(Dataset entries)
--- START ---
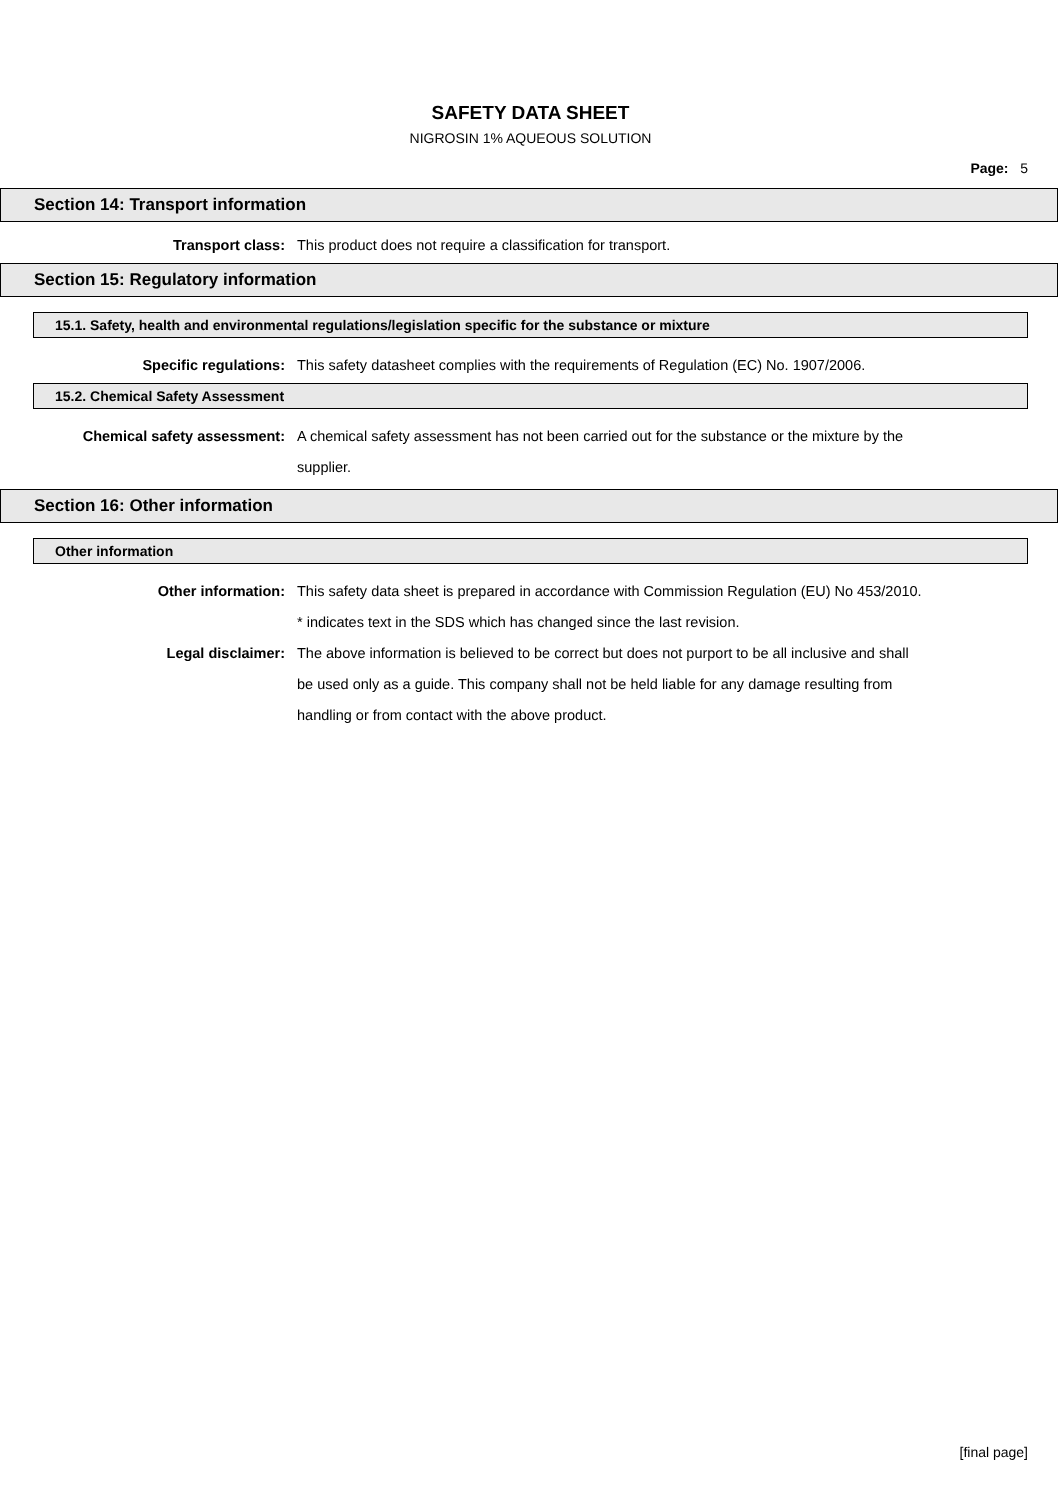SAFETY DATA SHEET
NIGROSIN 1% AQUEOUS SOLUTION
Page: 5
Section 14: Transport information
Transport class: This product does not require a classification for transport.
Section 15: Regulatory information
15.1. Safety, health and environmental regulations/legislation specific for the substance or mixture
Specific regulations: This safety datasheet complies with the requirements of Regulation (EC) No. 1907/2006.
15.2. Chemical Safety Assessment
Chemical safety assessment: A chemical safety assessment has not been carried out for the substance or the mixture by the supplier.
Section 16: Other information
Other information
Other information: This safety data sheet is prepared in accordance with Commission Regulation (EU) No 453/2010.
* indicates text in the SDS which has changed since the last revision.
Legal disclaimer: The above information is believed to be correct but does not purport to be all inclusive and shall be used only as a guide. This company shall not be held liable for any damage resulting from handling or from contact with the above product.
[final page]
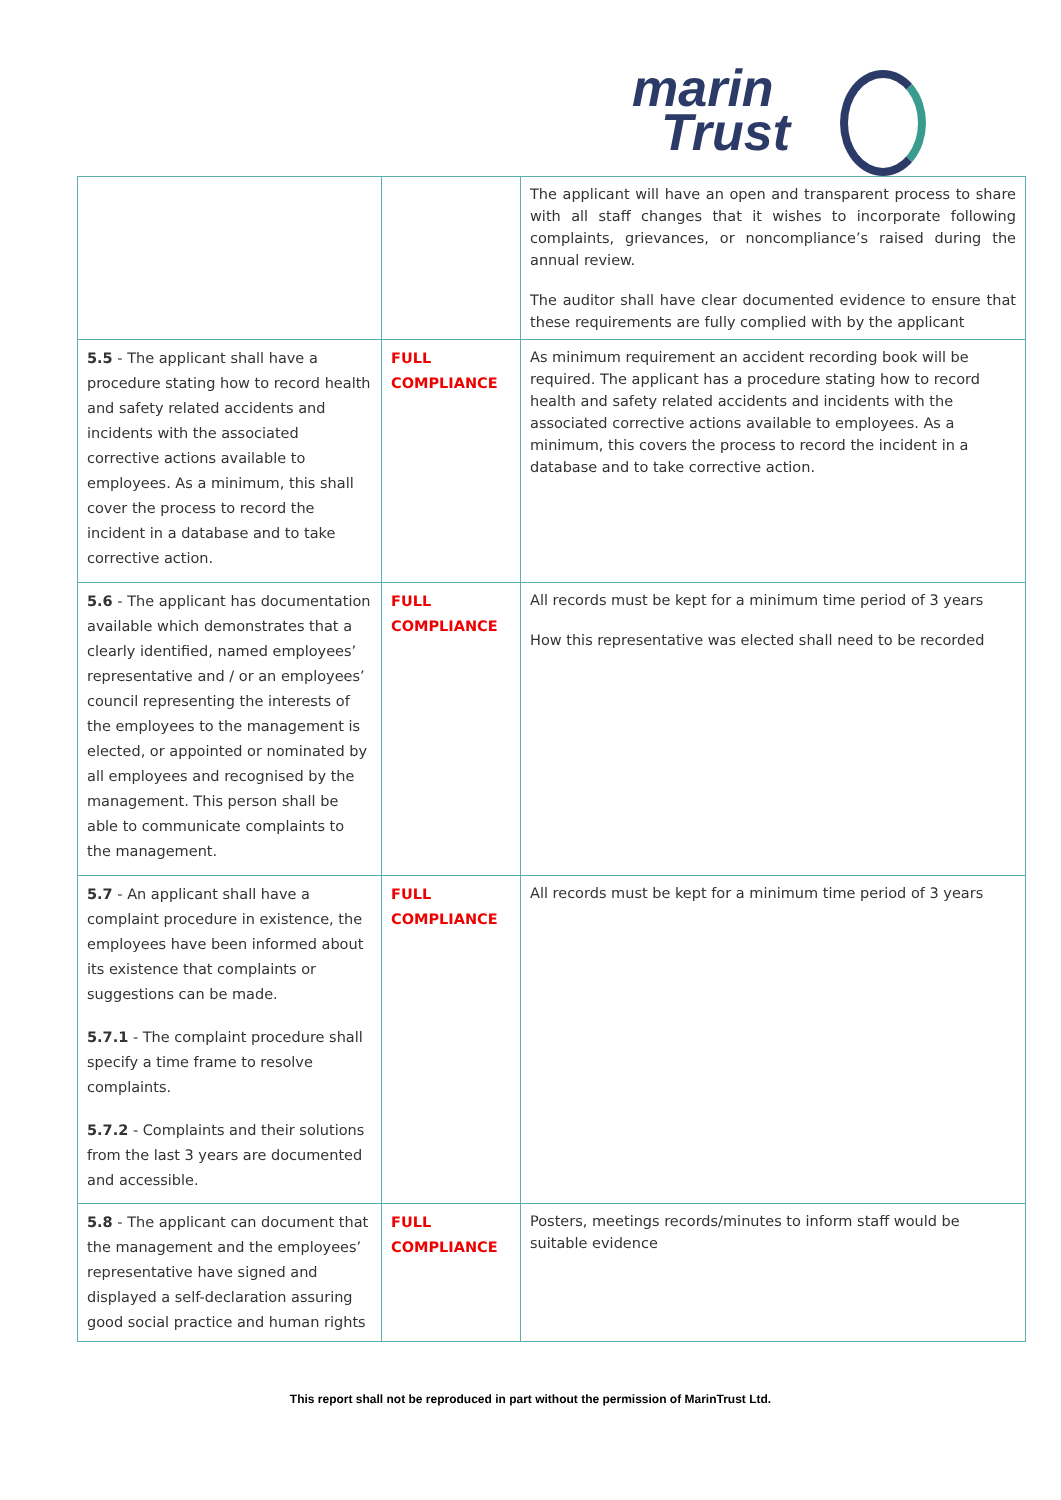marin
Trust
| | | The applicant will have an open and transparent process to share with all staff changes that it wishes to incorporate following complaints, grievances, or noncompliance’s raised during the annual review. The auditor shall have clear documented evidence to ensure that these requirements are fully complied with by the applicant |
| 5.5 - The applicant shall have a procedure stating how to record health and safety related accidents and incidents with the associated corrective actions available to employees. As a minimum, this shall cover the process to record the incident in a database and to take corrective action. | FULL COMPLIANCE | As minimum requirement an accident recording book will be required. The applicant has a procedure stating how to record health and safety related accidents and incidents with the associated corrective actions available to employees. As a minimum, this covers the process to record the incident in a database and to take corrective action. |
| 5.6 - The applicant has documentation available which demonstrates that a clearly identified, named employees’ representative and / or an employees’ council representing the interests of the employees to the management is elected, or appointed or nominated by all employees and recognised by the management. This person shall be able to communicate complaints to the management. | FULL COMPLIANCE | All records must be kept for a minimum time period of 3 years How this representative was elected shall need to be recorded |
| 5.7 - An applicant shall have a complaint procedure in existence, the employees have been informed about its existence that complaints or suggestions can be made. 5.7.1 - The complaint procedure shall specify a time frame to resolve complaints. 5.7.2 - Complaints and their solutions from the last 3 years are documented and accessible. | FULL COMPLIANCE | All records must be kept for a minimum time period of 3 years |
| 5.8 - The applicant can document that the management and the employees’ representative have signed and displayed a self-declaration assuring good social practice and human rights | FULL COMPLIANCE | Posters, meetings records/minutes to inform staff would be suitable evidence |
This report shall not be reproduced in part without the permission of MarinTrust Ltd.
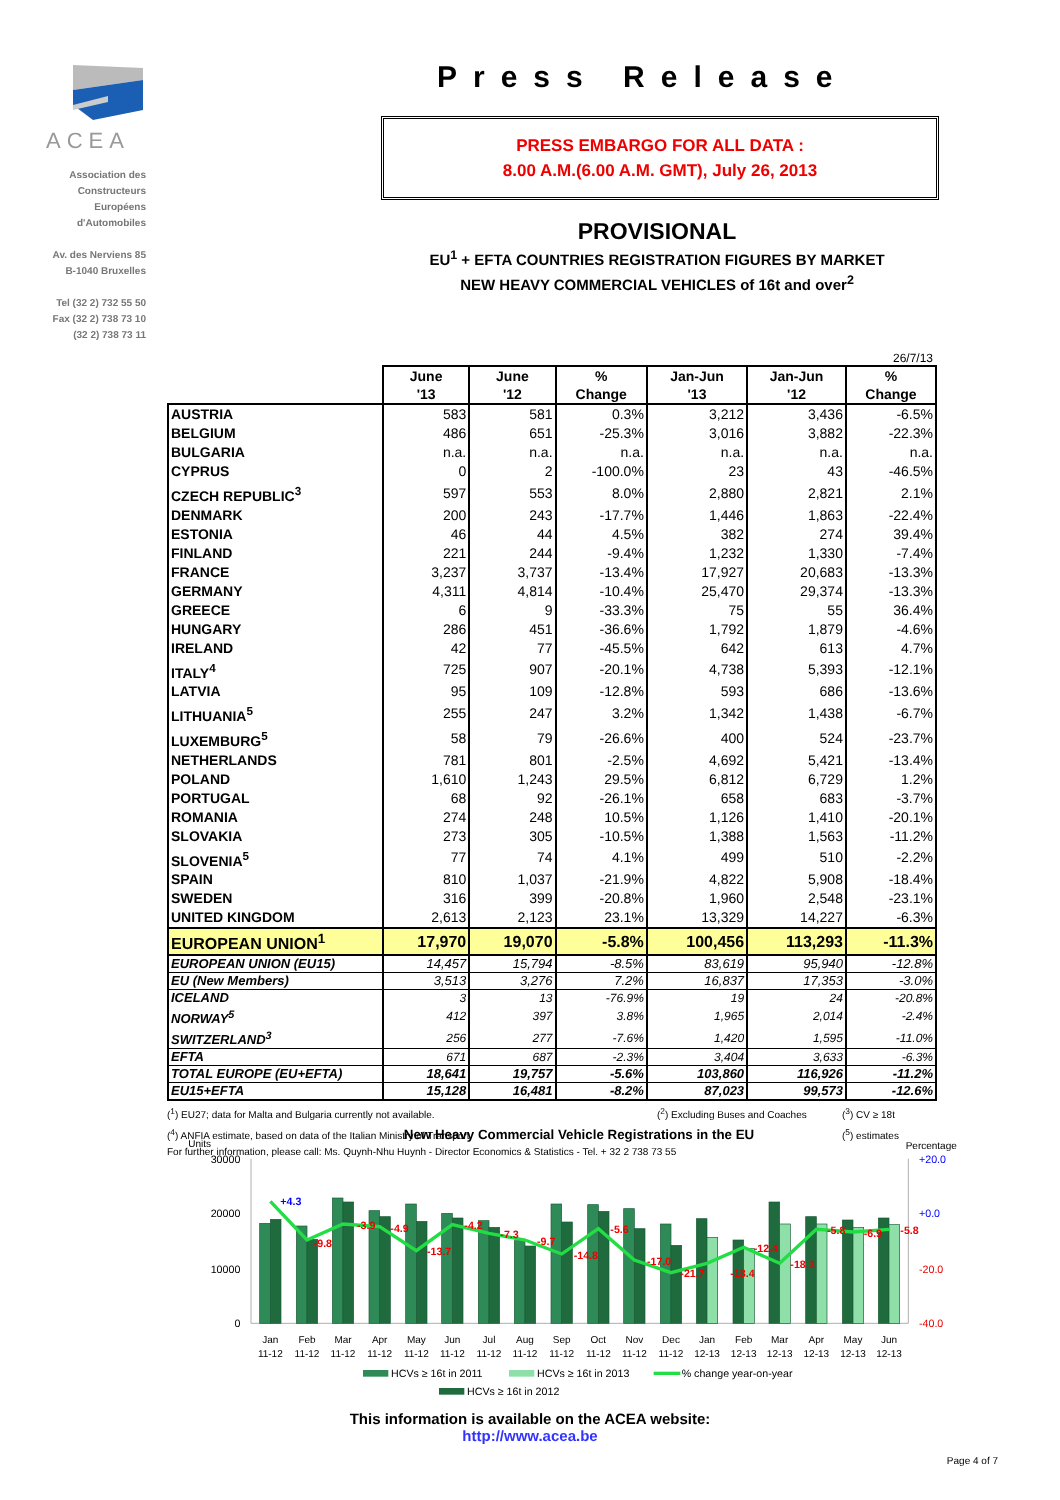ACEA
Association des
Constructeurs
Européens
d'Automobiles
Av. des Nerviens 85
B-1040 Bruxelles
Tel (32 2) 732 55 50
Fax (32 2) 738 73 10
(32 2) 738 73 11
Press Release
PRESS EMBARGO FOR ALL DATA :
8.00 A.M.(6.00 A.M. GMT), July 26, 2013
PROVISIONAL
EU<sup>1</sup> + EFTA COUNTRIES REGISTRATION FIGURES BY MARKET
NEW HEAVY COMMERCIAL VEHICLES of 16t and over<sup>2</sup>
26/7/13
| | June '13 | June '12 | % Change | Jan-Jun '13 | Jan-Jun '12 | % Change |
| --- | --- | --- | --- | --- | --- | --- |
| AUSTRIA | 583 | 581 | 0.3% | 3,212 | 3,436 | -6.5% |
| BELGIUM | 486 | 651 | -25.3% | 3,016 | 3,882 | -22.3% |
| BULGARIA | n.a. | n.a. | n.a. | n.a. | n.a. | n.a. |
| CYPRUS | 0 | 2 | -100.0% | 23 | 43 | -46.5% |
| CZECH REPUBLIC<sup>3</sup> | 597 | 553 | 8.0% | 2,880 | 2,821 | 2.1% |
| DENMARK | 200 | 243 | -17.7% | 1,446 | 1,863 | -22.4% |
| ESTONIA | 46 | 44 | 4.5% | 382 | 274 | 39.4% |
| FINLAND | 221 | 244 | -9.4% | 1,232 | 1,330 | -7.4% |
| FRANCE | 3,237 | 3,737 | -13.4% | 17,927 | 20,683 | -13.3% |
| GERMANY | 4,311 | 4,814 | -10.4% | 25,470 | 29,374 | -13.3% |
| GREECE | 6 | 9 | -33.3% | 75 | 55 | 36.4% |
| HUNGARY | 286 | 451 | -36.6% | 1,792 | 1,879 | -4.6% |
| IRELAND | 42 | 77 | -45.5% | 642 | 613 | 4.7% |
| ITALY<sup>4</sup> | 725 | 907 | -20.1% | 4,738 | 5,393 | -12.1% |
| LATVIA | 95 | 109 | -12.8% | 593 | 686 | -13.6% |
| LITHUANIA<sup>5</sup> | 255 | 247 | 3.2% | 1,342 | 1,438 | -6.7% |
| LUXEMBURG<sup>5</sup> | 58 | 79 | -26.6% | 400 | 524 | -23.7% |
| NETHERLANDS | 781 | 801 | -2.5% | 4,692 | 5,421 | -13.4% |
| POLAND | 1,610 | 1,243 | 29.5% | 6,812 | 6,729 | 1.2% |
| PORTUGAL | 68 | 92 | -26.1% | 658 | 683 | -3.7% |
| ROMANIA | 274 | 248 | 10.5% | 1,126 | 1,410 | -20.1% |
| SLOVAKIA | 273 | 305 | -10.5% | 1,388 | 1,563 | -11.2% |
| SLOVENIA<sup>5</sup> | 77 | 74 | 4.1% | 499 | 510 | -2.2% |
| SPAIN | 810 | 1,037 | -21.9% | 4,822 | 5,908 | -18.4% |
| SWEDEN | 316 | 399 | -20.8% | 1,960 | 2,548 | -23.1% |
| UNITED KINGDOM | 2,613 | 2,123 | 23.1% | 13,329 | 14,227 | -6.3% |
| EUROPEAN UNION<sup>1</sup> | 17,970 | 19,070 | -5.8% | 100,456 | 113,293 | -11.3% |
| EUROPEAN UNION (EU15) | 14,457 | 15,794 | -8.5% | 83,619 | 95,940 | -12.8% |
| EU (New Members) | 3,513 | 3,276 | 7.2% | 16,837 | 17,353 | -3.0% |
| ICELAND | 3 | 13 | -76.9% | 19 | 24 | -20.8% |
| NORWAY<sup>5</sup> | 412 | 397 | 3.8% | 1,965 | 2,014 | -2.4% |
| SWITZERLAND<sup>3</sup> | 256 | 277 | -7.6% | 1,420 | 1,595 | -11.0% |
| EFTA | 671 | 687 | -2.3% | 3,404 | 3,633 | -6.3% |
| TOTAL EUROPE (EU+EFTA) | 18,641 | 19,757 | -5.6% | 103,860 | 116,926 | -11.2% |
| EU15+EFTA | 15,128 | 16,481 | -8.2% | 87,023 | 99,573 | -12.6% |
(<sup>1</sup>) EU27; data for Malta and Bulgaria currently not available. (<sup>2</sup>) Excluding Buses and Coaches (<sup>3</sup>) CV ≥ 18t
(<sup>4</sup>) ANFIA estimate, based on data of the Italian Ministry of Transport (<sup>5</sup>) estimates
For further information, please call: Ms. Quynh-Nhu Huynh - Director Economics & Statistics - Tel. + 32 2 738 73 55
New Heavy Commercial Vehicle Registrations in the EU
Units
Percentage
30000
20000
10000
0
+20.0
+0.0
-20.0
-40.0
+4.3
-9.8
-3.9
-4.9
-13.7
-4.2
-7.3
-9.7
-14.8
-5.6
-17.0
-21.7
-18.4
-12.4
-18.3
-5.8
-6.9
-5.8
Jan
Feb
Mar
Apr
May
Jun
Jul
Aug
Sep
Oct
Nov
Dec
Jan
Feb
Mar
Apr
May
Jun
11-12
11-12
11-12
11-12
11-12
11-12
11-12
11-12
11-12
11-12
11-12
11-12
12-13
12-13
12-13
12-13
12-13
12-13
HCVs ≥ 16t in 2011
HCVs ≥ 16t in 2013
% change year-on-year
HCVs ≥ 16t in 2012
This information is available on the ACEA website:
http://www.acea.be
Page 4 of 7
--- END ---
## What you will do
Leave out the pictures. Return exactly the lines from the first line of the records to the line bearing "The applicant shall", inclusive.

## Task result
SAFETY DATA SHEET
NIGROSIN 1% AQUEOUS SOLUTION
Page: 5
Section 14: Transport information
Transport class: This product does not require a classification for transport.
Section 15: Regulatory information
15.1. Safety, health and environmental regulations/legislation specific for the substance or mixture
Specific regulations: This safety datasheet complies with the requirements of Regulation (EC) No. 1907/2006.
15.2. Chemical Safety Assessment
Chemical safety assessment: A chemical safety assessment has not been carried out for the substance or the mixture by the supplier.
Section 16: Other information
Other information
Other information: This safety data sheet is prepared in accordance with Commission Regulation (EU) No 453/2010.
* indicates text in the SDS which has changed since the last revision.
Legal disclaimer: The above information is believed to be correct but does not purport to be all inclusive and shall be used only as a guide. This company shall not be held liable for any damage resulting from handling or from contact with the above product.
[final page]
marin
Trust
| | | The applicant will have an open and transparent process to share with all staff changes that it wishes to incorporate following complaints, grievances, or noncompliance’s raised during the annual review. The auditor shall have clear documented evidence to ensure that these requirements are fully complied with by the applicant |
| 5.5 - The applicant shall have a procedure stating how to record health and safety related accidents and incidents with the associated corrective actions available to employees. As a minimum, this shall cover the process to record the incident in a database and to take corrective action. | FULL COMPLIANCE | As minimum requirement an accident recording book will be required. The applicant has a procedure stating how to record health and safety related accidents and incidents with the associated corrective actions available to employees. As a minimum, this covers the process to record the incident in a database and to take corrective action. |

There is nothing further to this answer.